C’est dans un arabe approximatif, mais fort expressif, qu’une mort silencieuse a consigné, depuis Fès, son testament par ces temps de coronavirus. Le pauvre hère qui squattait le quartier l’Habitat a confié ses dernières paroles à un papier carton avant de se donner la mort par strangulation : « Je crève de faim, il n’y a pas de soutien des autorités, des menteurs et des hypocrites ».
Le carreleur que fut le quinquagénaire n’aura plus à tailler, ciseler et coller… Il laisse ça à d’autres, plus forts que lui, qui ont eu l’heur de supporter tant de privations induites par le Covid-19.
De cette disparition là, personne ne parlera à haute voix ni dans la médina de Fès, ni dans les quartiers chics de la « capitale spirituelle » du Royaume. Pas le moindre signe de solidarité post-mortem n’aura lieu dans cette cité impériale où il n’y en a que pour les parvenus dont la réussite se mesure à l’aune des privations qu’elle laisse derrière elle, traces de l’éphémère passage de tous les parasites que le système ne s’est pas empêché d’enfanter.
Ni les autorités wilayales, ni ses prolongements de proximité caïdales, ne seront autrement gênées lorsqu’elles consigneront sur le registre des pertes humaines cette mort de plus. Pourtant, en haut lieu, des ordres stricts ont été donnés pour veiller sur la revivification des liens de solidarité. Un fonds spécial a même été monté du jour au lendemain pour venir en aide aux déshérités parmi les millions que compte le pays. Mais il faut croire que le meccano aura été égaré en cours de route, entre le centre de décision et la périphérie de l’oubli.
Les élus locaux auront-ils à coeur de crier leur colère depuis là-bas où ils officient ? Les députés se chargeront-ils d’interpeller les responsables du centre sur les déperditions des ordres enjoints aux périphéries ? Le chef de l’Exécutif qui s’est époumoné depuis le parlement sur la gestion parfaite de la pandémie daignera-t-il, au cas où il serait interpellé sur ce cas, -(et il faut imaginer qu’il n’est absolument pas orphelin dans le pays)-, à répondre sans se laisser emporter par ses émotions larmoyantes ?
Si la douleur et la colère doivent accompagner le défunt carreleur jusqu’à sa dernière demeure, il est opportun de rappeler que le plus révoltant dans l’épisode du Covid-19 est bel et bien la somme des fragilités que le pays a pu collectionner depuis l’indépendance.
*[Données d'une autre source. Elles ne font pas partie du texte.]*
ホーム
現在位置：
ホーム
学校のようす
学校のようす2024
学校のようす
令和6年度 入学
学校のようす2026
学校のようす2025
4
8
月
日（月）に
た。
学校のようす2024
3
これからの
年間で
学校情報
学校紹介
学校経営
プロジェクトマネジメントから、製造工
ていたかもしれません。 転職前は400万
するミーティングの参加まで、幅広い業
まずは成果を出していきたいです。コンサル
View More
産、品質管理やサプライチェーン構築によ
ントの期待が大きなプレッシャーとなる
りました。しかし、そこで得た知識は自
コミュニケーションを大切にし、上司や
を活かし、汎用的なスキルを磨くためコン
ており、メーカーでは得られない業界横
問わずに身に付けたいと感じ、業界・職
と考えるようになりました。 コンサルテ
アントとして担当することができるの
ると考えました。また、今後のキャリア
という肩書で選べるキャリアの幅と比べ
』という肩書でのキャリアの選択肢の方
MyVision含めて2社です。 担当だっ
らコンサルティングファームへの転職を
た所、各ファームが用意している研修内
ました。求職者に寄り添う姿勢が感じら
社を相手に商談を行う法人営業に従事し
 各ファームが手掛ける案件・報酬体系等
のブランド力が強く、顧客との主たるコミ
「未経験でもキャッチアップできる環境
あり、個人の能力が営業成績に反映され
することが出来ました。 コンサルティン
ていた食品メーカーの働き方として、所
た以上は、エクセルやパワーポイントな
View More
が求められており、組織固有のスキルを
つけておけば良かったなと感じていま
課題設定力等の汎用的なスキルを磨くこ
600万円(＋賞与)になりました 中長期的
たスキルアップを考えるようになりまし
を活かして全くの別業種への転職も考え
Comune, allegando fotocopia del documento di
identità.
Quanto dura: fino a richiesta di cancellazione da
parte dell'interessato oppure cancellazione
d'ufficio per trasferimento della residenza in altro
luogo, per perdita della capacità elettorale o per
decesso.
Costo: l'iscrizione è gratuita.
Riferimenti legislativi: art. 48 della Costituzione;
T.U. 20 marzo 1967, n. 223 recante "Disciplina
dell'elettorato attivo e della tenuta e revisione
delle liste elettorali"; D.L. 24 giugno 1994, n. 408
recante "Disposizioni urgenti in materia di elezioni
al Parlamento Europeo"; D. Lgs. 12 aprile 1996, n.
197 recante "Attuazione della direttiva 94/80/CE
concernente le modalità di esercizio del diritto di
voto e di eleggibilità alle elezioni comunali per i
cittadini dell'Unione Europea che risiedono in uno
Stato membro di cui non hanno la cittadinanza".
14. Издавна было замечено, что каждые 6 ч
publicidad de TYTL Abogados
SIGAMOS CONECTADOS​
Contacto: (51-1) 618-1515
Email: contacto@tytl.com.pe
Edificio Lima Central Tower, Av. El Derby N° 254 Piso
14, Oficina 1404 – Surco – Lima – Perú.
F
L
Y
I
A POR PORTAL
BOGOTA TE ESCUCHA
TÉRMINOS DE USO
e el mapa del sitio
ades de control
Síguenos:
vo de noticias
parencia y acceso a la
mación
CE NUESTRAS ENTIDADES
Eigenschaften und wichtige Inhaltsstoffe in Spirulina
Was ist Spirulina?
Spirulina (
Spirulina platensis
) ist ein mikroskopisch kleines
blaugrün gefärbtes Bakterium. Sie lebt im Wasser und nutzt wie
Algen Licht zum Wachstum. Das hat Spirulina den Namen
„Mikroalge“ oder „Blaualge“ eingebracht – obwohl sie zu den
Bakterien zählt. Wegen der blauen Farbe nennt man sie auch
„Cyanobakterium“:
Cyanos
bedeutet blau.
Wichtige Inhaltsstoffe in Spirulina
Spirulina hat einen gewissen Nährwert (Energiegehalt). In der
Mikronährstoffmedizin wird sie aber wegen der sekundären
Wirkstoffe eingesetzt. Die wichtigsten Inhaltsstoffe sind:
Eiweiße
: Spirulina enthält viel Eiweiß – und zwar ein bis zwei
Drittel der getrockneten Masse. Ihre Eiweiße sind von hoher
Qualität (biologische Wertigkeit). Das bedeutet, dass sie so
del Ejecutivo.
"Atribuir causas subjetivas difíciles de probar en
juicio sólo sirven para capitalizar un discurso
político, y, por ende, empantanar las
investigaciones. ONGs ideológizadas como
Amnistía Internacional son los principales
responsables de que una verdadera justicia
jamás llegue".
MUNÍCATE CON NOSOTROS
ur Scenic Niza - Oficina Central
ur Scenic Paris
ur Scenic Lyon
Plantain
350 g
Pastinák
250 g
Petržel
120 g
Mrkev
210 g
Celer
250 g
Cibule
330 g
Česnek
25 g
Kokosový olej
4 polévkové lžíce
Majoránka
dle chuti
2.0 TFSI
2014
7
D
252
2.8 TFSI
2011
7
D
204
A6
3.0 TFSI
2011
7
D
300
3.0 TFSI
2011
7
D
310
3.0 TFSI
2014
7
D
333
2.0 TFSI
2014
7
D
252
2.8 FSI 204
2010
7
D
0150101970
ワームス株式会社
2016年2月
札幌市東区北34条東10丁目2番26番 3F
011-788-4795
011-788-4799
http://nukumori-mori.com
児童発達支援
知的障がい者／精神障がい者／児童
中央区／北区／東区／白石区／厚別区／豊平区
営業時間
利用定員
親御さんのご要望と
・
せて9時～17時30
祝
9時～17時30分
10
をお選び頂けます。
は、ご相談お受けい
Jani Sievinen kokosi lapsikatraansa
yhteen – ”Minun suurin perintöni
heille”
Ces millions de laissés pour compte que le système du « laisser-aller, laisser faire » a pu engendrer sans que ce triste « business as usuel » n’ait été remis à sa place. Que ceux qui nourrissent le moindre doute sur la portée, lourde de conséquences, de cette triste réalité prennent le temps de passer au crible les données que vient de livrer le Haut commissariat au plan (HCP). Il y a de quoi sauter au plafond ! Et dire que nos officiels s’offusquent à chaque fois que les données sur la situation du développement humain sont réactualisées à l’international…
Puisse cette fin tragique d’un carreleur lambda réveiller les consciences. Le Maroc n’est riche que par ses pauvres. Exploitables et corvéables à merci. Cette triste réalité appelle à être changée pour déplacer vers d’autres lieux le curseur qui fait dire aux dirigeants, fatalistes, que le Royaume est pauvre. Ce n’est pas un luxe que de le réaffirmer : il n’y a de richesse que l’homme. Et le Maroc ne saurait se débarrasser des miasmes de sa misère, réelle ou feinte, que par ses enfants. Croire le contraire n’est ni porteur, ni pertinent.